What is required: Using the entries below, write out the line with "(IHC) of benign", the line with "cells in human", and every line in between, exactly as each is written.

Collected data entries
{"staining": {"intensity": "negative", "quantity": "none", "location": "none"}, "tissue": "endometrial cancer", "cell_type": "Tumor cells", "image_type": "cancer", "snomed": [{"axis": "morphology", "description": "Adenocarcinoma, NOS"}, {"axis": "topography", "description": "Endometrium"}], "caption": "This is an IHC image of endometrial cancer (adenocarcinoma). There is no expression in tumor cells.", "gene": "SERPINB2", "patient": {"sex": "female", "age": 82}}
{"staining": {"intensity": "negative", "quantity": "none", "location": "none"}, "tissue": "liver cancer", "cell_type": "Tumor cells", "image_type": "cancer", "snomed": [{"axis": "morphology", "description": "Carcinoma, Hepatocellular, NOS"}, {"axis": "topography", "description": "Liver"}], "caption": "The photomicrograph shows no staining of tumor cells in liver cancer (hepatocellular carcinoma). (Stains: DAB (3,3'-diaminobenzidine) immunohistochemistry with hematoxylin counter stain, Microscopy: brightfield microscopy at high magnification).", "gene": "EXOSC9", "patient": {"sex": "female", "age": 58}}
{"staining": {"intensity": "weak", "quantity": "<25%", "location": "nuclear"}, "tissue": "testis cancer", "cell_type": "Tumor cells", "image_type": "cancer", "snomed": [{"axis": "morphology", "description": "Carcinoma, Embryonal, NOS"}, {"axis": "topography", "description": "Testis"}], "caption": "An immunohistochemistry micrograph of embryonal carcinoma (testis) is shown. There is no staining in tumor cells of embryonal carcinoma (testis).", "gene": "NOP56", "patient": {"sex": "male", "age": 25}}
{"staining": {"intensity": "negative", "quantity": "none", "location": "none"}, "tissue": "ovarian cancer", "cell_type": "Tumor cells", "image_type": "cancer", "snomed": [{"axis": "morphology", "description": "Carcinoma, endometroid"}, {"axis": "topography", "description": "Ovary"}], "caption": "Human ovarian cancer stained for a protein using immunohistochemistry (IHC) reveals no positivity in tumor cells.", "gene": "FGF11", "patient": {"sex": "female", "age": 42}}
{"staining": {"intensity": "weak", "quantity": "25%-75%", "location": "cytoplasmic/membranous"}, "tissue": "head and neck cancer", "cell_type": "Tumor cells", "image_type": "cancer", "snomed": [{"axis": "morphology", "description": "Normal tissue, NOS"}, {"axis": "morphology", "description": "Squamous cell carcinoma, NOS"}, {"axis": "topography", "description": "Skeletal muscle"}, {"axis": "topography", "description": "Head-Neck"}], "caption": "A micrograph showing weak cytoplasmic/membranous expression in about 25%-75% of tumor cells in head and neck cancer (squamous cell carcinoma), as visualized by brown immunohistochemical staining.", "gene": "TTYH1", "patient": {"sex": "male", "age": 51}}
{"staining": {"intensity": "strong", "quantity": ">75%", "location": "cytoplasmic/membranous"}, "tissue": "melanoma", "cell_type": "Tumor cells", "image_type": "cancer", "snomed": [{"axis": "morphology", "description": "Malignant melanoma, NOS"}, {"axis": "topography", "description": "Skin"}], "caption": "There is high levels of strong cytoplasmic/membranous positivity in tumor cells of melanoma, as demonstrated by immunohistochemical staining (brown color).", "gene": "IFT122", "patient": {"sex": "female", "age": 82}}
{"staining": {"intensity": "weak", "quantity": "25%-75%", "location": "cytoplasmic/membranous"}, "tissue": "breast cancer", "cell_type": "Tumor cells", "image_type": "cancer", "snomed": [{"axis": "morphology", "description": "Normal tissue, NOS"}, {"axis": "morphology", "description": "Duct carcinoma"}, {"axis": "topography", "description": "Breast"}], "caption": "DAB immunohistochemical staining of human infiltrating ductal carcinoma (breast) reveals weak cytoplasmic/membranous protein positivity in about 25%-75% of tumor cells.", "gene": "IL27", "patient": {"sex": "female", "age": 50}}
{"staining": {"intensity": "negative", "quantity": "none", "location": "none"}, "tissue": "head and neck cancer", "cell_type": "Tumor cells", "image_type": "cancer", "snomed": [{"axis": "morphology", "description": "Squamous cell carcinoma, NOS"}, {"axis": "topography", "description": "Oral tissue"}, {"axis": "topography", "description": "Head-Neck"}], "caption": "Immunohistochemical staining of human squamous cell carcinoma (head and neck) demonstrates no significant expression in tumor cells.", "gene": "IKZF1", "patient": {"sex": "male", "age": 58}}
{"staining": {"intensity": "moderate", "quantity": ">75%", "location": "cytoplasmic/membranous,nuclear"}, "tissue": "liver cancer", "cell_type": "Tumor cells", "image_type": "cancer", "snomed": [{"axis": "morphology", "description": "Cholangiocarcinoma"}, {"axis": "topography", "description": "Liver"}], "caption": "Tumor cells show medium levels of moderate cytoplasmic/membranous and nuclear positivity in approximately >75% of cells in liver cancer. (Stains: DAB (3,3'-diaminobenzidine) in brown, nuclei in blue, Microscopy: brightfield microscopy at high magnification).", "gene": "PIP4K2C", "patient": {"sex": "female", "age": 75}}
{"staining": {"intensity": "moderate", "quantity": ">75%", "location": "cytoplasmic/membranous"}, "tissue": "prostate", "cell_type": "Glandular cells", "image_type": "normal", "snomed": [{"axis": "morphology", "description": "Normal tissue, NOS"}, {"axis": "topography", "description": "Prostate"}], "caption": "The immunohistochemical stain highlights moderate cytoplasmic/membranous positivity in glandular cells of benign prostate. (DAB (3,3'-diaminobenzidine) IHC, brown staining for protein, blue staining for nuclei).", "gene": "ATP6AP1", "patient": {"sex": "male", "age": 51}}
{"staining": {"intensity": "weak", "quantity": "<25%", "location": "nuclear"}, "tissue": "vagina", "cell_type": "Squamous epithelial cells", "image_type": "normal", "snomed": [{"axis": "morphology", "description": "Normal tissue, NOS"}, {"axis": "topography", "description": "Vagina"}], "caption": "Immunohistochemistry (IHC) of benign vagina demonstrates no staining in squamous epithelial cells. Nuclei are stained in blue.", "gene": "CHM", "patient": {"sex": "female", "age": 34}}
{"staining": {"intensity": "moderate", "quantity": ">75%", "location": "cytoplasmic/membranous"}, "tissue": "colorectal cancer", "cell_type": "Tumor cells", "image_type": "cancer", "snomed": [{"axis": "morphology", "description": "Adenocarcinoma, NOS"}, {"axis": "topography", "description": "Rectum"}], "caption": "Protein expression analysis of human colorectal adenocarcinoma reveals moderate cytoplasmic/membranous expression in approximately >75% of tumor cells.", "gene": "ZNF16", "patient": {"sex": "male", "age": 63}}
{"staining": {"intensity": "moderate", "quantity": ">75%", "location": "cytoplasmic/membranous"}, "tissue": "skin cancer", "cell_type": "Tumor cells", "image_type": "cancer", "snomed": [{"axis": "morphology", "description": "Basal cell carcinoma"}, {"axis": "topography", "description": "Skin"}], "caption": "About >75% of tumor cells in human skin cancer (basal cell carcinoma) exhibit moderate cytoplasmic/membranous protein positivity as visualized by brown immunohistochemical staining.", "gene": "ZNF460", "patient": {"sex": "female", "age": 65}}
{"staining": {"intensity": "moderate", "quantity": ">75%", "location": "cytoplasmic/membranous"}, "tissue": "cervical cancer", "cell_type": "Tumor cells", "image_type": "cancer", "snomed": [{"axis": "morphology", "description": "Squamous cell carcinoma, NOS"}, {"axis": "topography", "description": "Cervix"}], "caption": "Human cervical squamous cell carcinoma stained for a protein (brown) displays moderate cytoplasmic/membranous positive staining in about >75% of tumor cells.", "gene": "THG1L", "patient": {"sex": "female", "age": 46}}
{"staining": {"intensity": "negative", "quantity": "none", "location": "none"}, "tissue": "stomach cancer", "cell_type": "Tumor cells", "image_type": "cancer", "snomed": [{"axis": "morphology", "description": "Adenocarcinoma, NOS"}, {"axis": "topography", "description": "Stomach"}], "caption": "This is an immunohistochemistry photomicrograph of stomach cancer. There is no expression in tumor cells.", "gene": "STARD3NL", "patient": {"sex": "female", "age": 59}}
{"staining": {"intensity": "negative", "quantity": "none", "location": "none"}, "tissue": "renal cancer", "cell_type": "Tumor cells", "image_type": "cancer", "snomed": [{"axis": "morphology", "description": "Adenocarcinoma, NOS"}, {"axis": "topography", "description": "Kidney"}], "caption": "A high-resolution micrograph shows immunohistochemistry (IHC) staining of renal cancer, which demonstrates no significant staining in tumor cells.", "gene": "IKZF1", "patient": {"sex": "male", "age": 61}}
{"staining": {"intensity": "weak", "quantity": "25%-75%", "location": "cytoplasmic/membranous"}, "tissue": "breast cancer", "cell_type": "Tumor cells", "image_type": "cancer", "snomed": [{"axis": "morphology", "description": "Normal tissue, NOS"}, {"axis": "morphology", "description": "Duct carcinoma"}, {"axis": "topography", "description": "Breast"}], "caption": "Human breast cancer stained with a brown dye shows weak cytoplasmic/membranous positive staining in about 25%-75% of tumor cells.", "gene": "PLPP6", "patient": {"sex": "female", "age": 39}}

Exercise answer:
{"staining": {"intensity": "weak", "quantity": "<25%", "location": "nuclear"}, "tissue": "vagina", "cell_type": "Squamous epithelial cells", "image_type": "normal", "snomed": [{"axis": "morphology", "description": "Normal tissue, NOS"}, {"axis": "topography", "description": "Vagina"}], "caption": "Immunohistochemistry (IHC) of benign vagina demonstrates no staining in squamous epithelial cells. Nuclei are stained in blue.", "gene": "CHM", "patient": {"sex": "female", "age": 34}}
{"staining": {"intensity": "moderate", "quantity": ">75%", "location": "cytoplasmic/membranous"}, "tissue": "colorectal cancer", "cell_type": "Tumor cells", "image_type": "cancer", "snomed": [{"axis": "morphology", "description": "Adenocarcinoma, NOS"}, {"axis": "topography", "description": "Rectum"}], "caption": "Protein expression analysis of human colorectal adenocarcinoma reveals moderate cytoplasmic/membranous expression in approximately >75% of tumor cells.", "gene": "ZNF16", "patient": {"sex": "male", "age": 63}}
{"staining": {"intensity": "moderate", "quantity": ">75%", "location": "cytoplasmic/membranous"}, "tissue": "skin cancer", "cell_type": "Tumor cells", "image_type": "cancer", "snomed": [{"axis": "morphology", "description": "Basal cell carcinoma"}, {"axis": "topography", "description": "Skin"}], "caption": "About >75% of tumor cells in human skin cancer (basal cell carcinoma) exhibit moderate cytoplasmic/membranous protein positivity as visualized by brown immunohistochemical staining.", "gene": "ZNF460", "patient": {"sex": "female", "age": 65}}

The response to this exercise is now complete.